WHAT TO PRODUCE.
One number is the whole answer: the tally of lines in the records below that contain "which".
*** Opening TASK INPUTS ***
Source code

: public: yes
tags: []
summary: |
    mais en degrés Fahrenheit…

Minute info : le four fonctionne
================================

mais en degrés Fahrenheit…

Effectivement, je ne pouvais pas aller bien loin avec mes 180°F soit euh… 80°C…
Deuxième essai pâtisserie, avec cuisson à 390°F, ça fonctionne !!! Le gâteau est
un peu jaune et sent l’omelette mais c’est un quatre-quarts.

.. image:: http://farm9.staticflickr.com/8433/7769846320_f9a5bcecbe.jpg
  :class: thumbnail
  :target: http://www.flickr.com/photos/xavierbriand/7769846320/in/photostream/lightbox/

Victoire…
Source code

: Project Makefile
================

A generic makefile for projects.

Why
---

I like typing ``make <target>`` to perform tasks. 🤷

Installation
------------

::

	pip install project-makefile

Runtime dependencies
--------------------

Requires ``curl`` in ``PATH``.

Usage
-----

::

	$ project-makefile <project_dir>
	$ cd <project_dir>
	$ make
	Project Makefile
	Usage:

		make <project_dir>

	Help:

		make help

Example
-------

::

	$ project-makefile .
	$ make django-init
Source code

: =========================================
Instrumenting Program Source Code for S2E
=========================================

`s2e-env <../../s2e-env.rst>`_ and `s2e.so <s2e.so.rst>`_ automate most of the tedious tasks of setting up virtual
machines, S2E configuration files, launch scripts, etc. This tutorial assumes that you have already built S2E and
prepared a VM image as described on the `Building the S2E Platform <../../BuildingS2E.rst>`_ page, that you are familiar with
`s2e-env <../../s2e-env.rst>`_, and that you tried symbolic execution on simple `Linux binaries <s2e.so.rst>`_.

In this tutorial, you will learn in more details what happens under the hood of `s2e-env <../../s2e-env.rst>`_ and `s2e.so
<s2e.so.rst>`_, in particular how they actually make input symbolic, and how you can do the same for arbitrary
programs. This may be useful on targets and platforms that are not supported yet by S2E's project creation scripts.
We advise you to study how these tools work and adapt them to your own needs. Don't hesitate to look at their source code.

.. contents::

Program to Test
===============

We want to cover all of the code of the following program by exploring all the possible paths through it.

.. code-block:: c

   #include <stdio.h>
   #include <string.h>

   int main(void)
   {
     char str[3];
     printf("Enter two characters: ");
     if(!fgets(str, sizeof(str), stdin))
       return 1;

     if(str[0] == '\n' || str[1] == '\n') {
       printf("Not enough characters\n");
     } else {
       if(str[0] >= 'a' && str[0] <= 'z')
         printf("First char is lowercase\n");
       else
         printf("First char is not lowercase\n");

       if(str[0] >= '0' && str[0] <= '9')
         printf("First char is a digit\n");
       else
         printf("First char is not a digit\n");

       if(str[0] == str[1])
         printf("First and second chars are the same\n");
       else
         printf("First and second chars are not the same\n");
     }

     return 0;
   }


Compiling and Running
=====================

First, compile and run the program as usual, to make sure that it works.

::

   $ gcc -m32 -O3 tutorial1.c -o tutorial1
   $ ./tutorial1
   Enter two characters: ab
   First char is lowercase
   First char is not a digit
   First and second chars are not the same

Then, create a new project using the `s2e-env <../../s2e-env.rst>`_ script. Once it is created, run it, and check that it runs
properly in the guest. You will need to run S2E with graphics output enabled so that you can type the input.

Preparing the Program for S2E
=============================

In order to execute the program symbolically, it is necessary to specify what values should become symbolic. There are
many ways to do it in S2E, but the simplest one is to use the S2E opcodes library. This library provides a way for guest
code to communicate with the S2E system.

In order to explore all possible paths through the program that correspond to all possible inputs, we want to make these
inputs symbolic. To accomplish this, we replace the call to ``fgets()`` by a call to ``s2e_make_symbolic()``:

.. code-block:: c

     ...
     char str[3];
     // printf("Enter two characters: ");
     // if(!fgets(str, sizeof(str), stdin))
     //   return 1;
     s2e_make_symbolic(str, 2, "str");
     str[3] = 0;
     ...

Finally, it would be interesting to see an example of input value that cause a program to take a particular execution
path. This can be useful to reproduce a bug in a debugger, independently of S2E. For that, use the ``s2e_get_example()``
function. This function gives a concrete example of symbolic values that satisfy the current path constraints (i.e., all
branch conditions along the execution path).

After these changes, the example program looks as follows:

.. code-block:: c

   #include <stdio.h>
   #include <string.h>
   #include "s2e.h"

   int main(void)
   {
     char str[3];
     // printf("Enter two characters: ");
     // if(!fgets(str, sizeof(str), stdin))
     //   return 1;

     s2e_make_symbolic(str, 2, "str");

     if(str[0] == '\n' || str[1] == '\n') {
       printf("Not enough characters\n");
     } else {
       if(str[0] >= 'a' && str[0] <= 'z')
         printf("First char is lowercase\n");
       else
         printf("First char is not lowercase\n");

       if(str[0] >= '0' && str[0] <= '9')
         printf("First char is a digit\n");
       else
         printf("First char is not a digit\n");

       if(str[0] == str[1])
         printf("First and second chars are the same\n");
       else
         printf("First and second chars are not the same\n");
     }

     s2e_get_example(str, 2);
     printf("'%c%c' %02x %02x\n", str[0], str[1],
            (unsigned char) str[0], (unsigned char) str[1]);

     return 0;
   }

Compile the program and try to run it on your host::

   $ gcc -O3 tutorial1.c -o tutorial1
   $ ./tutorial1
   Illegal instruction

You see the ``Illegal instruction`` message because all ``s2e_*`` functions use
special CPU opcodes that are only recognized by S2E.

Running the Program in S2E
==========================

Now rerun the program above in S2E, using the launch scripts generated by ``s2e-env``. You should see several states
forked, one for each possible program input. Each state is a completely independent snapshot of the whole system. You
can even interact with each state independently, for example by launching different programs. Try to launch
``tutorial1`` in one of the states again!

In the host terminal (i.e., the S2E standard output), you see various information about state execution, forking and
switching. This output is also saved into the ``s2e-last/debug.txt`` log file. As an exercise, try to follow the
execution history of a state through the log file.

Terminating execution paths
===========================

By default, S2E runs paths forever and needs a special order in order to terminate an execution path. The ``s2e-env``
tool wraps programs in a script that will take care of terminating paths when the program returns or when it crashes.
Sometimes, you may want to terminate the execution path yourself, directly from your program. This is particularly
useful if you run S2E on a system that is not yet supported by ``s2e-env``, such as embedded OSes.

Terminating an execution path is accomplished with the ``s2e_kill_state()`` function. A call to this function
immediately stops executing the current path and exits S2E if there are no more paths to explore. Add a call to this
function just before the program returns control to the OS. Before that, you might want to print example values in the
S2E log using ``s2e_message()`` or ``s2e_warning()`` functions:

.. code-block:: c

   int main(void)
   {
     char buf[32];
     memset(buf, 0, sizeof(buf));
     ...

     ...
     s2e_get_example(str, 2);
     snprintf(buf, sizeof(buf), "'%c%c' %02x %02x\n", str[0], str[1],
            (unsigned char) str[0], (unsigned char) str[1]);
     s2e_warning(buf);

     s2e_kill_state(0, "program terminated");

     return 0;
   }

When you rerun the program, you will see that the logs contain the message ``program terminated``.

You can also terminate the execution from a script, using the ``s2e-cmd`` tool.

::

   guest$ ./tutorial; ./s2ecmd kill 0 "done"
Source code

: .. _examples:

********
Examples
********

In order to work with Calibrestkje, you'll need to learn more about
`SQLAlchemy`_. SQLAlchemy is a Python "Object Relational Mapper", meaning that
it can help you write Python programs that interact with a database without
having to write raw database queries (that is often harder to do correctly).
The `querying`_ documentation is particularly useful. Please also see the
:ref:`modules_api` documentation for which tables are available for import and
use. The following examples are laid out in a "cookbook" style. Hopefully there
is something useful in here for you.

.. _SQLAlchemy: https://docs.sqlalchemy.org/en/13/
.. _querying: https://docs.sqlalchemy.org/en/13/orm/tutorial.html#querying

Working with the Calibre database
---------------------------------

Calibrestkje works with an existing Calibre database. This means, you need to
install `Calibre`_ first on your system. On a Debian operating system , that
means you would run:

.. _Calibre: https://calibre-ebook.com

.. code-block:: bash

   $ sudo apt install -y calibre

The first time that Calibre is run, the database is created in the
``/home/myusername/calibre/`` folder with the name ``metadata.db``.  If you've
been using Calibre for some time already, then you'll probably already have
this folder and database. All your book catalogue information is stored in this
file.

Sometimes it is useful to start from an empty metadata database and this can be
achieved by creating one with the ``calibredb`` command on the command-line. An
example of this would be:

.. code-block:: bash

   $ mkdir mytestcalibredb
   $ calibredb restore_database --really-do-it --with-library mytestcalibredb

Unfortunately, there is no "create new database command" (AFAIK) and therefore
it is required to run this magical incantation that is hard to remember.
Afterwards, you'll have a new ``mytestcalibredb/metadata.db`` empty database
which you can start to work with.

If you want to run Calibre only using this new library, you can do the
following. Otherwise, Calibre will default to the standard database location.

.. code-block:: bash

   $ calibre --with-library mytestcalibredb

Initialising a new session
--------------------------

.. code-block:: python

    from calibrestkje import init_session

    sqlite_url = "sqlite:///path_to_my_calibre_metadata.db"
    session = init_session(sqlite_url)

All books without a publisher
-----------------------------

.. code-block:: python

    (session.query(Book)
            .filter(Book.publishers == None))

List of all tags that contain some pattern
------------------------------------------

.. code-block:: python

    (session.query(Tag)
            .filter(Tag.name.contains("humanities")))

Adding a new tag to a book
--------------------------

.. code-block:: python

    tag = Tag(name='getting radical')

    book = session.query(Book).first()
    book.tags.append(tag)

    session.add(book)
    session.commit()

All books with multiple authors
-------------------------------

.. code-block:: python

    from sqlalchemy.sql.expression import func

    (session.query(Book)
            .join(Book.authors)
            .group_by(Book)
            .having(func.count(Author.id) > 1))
*** Closing TASK INPUTS ***
TASK RESPONSE.
2